_RECORDS_:
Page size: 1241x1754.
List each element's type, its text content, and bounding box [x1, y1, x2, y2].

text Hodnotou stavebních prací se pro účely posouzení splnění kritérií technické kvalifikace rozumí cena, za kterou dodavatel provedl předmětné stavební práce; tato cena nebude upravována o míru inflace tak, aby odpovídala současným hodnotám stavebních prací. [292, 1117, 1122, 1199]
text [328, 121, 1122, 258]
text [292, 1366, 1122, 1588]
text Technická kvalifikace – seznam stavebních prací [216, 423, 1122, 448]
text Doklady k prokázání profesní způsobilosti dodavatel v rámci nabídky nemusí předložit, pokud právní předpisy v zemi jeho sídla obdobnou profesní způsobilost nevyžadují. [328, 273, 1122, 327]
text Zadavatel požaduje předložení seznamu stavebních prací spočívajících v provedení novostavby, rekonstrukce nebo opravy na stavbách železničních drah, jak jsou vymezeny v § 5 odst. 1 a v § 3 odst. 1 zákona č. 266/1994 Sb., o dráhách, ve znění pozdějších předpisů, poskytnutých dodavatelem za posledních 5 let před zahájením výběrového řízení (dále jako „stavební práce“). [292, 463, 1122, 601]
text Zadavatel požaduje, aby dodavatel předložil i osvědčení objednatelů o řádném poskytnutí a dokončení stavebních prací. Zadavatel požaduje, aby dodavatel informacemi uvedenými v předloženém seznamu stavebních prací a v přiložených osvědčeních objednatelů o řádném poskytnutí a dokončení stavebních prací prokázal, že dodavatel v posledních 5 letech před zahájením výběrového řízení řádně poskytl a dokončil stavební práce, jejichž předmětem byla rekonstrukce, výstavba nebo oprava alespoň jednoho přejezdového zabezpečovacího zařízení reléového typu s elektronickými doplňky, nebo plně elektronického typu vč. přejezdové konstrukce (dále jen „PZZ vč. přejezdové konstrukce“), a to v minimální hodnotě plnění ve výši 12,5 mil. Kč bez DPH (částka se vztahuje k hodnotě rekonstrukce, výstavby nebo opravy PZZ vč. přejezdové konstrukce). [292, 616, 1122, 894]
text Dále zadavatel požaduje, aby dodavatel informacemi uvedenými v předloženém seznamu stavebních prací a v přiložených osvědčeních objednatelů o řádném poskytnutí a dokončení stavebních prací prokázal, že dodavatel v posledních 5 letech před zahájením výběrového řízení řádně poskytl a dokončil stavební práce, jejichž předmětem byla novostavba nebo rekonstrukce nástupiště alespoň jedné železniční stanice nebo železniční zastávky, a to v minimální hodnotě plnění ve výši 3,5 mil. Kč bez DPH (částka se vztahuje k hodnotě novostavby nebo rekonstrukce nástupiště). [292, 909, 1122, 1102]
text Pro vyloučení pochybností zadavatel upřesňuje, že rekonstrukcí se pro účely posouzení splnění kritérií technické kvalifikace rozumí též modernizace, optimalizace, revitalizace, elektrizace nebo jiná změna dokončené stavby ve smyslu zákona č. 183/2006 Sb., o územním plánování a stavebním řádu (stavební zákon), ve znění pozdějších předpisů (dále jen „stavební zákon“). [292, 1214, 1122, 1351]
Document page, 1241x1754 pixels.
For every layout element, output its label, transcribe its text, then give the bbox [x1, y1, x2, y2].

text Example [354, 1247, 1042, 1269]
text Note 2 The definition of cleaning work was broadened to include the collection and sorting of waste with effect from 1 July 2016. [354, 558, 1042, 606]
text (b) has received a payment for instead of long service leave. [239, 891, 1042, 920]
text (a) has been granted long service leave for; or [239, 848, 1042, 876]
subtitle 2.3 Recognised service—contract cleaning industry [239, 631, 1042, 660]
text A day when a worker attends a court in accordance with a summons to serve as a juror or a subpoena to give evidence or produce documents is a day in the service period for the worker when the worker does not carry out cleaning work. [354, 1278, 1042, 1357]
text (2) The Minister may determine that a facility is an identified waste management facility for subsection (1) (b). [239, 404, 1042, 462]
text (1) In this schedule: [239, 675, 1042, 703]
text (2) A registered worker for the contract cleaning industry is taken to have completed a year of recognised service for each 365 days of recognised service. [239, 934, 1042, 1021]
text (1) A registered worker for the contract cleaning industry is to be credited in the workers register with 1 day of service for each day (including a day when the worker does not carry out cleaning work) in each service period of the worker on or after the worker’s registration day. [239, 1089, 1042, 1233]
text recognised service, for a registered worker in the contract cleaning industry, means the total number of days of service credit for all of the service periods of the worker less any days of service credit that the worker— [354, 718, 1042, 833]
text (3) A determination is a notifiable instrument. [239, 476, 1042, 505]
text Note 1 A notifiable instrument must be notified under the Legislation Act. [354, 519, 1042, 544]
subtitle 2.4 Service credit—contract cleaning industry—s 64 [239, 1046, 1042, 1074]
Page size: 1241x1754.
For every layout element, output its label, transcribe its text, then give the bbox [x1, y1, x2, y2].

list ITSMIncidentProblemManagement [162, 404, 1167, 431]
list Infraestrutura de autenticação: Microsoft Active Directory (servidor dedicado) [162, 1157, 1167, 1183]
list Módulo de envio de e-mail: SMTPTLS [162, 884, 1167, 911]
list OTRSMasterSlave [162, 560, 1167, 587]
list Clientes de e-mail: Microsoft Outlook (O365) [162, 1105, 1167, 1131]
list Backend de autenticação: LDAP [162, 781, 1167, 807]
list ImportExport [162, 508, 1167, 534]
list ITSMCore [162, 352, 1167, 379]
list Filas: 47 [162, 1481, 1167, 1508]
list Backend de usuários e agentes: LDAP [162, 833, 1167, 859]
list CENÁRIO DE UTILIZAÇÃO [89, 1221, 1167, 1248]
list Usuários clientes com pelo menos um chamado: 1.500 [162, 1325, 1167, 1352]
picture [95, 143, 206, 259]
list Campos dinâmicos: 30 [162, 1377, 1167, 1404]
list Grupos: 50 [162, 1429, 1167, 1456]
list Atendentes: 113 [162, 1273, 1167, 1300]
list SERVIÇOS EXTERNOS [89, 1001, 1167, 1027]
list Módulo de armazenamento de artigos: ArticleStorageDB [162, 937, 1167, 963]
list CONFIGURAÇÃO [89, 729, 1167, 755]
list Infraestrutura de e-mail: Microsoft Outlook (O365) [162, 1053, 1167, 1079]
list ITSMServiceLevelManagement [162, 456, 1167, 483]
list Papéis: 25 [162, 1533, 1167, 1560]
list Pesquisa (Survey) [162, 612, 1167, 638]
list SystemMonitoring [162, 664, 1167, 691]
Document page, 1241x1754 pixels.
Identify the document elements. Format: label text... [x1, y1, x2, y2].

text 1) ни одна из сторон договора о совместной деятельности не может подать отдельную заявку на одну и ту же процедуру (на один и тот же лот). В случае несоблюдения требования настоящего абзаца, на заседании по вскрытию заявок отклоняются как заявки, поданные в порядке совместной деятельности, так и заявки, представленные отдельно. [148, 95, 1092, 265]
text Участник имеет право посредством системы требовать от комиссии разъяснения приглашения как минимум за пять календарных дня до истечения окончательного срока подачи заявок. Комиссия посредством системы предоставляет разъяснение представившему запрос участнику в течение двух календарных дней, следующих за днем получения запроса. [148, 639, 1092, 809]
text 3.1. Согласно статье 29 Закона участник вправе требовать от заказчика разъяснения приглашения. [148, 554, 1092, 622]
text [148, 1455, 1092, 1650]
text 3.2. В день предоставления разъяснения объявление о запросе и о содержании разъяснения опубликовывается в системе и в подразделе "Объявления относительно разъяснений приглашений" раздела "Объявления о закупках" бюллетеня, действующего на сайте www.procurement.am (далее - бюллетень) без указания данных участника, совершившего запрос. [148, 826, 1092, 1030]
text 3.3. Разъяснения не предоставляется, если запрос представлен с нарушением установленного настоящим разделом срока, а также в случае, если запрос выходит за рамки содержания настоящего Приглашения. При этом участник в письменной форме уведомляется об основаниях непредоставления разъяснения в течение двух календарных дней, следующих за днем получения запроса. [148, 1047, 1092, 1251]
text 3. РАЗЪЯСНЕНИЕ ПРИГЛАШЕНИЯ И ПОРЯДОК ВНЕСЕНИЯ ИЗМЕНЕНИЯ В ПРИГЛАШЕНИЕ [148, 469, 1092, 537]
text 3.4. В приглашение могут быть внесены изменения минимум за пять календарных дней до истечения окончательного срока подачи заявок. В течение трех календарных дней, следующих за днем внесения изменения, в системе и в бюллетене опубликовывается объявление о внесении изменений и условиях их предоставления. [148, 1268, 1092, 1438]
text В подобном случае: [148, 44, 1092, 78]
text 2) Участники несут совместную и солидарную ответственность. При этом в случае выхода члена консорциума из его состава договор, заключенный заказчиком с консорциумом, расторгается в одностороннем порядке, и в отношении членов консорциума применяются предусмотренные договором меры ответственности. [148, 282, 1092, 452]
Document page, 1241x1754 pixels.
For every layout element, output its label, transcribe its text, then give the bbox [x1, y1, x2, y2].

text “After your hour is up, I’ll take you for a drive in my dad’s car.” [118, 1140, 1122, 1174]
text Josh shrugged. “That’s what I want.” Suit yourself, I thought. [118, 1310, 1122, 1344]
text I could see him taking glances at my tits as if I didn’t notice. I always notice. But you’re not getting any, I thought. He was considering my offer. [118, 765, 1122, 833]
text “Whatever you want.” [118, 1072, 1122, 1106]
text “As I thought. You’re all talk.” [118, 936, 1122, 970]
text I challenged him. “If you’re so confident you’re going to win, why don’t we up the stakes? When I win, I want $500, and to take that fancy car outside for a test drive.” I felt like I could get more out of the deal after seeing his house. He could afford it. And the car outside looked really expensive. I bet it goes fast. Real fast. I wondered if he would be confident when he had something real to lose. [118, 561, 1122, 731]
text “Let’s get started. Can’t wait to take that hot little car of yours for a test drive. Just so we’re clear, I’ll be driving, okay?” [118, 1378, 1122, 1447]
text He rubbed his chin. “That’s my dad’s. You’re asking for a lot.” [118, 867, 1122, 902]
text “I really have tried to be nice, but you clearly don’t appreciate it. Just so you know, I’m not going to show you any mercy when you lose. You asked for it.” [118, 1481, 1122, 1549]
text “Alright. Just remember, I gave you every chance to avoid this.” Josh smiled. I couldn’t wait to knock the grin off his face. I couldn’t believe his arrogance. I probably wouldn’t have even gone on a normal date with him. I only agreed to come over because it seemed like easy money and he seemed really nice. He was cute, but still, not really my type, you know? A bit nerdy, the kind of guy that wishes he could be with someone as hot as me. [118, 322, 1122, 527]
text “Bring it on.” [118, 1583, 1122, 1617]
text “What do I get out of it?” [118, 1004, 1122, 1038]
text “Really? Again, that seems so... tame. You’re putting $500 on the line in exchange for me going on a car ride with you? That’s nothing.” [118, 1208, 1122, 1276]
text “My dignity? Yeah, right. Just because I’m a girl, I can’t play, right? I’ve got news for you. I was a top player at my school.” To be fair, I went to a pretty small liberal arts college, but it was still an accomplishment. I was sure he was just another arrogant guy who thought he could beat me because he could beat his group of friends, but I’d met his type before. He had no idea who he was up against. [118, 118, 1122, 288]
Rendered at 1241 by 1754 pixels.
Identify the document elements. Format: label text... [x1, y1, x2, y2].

_HOW TO COMPLETE THIS TASK_:
Your answer must be the lines above, unchanged, from the first one through the line that holds "text [328, 121, 1122, 258]", inclusive, and no others.

_TASK OUTPUT_:
Page size: 1241x1754.
List each element's type, its text content, and bounding box [x1, y1, x2, y2].

text Hodnotou stavebních prací se pro účely posouzení splnění kritérií technické kvalifikace rozumí cena, za kterou dodavatel provedl předmětné stavební práce; tato cena nebude upravována o míru inflace tak, aby odpovídala současným hodnotám stavebních prací. [292, 1117, 1122, 1199]
text [328, 121, 1122, 258]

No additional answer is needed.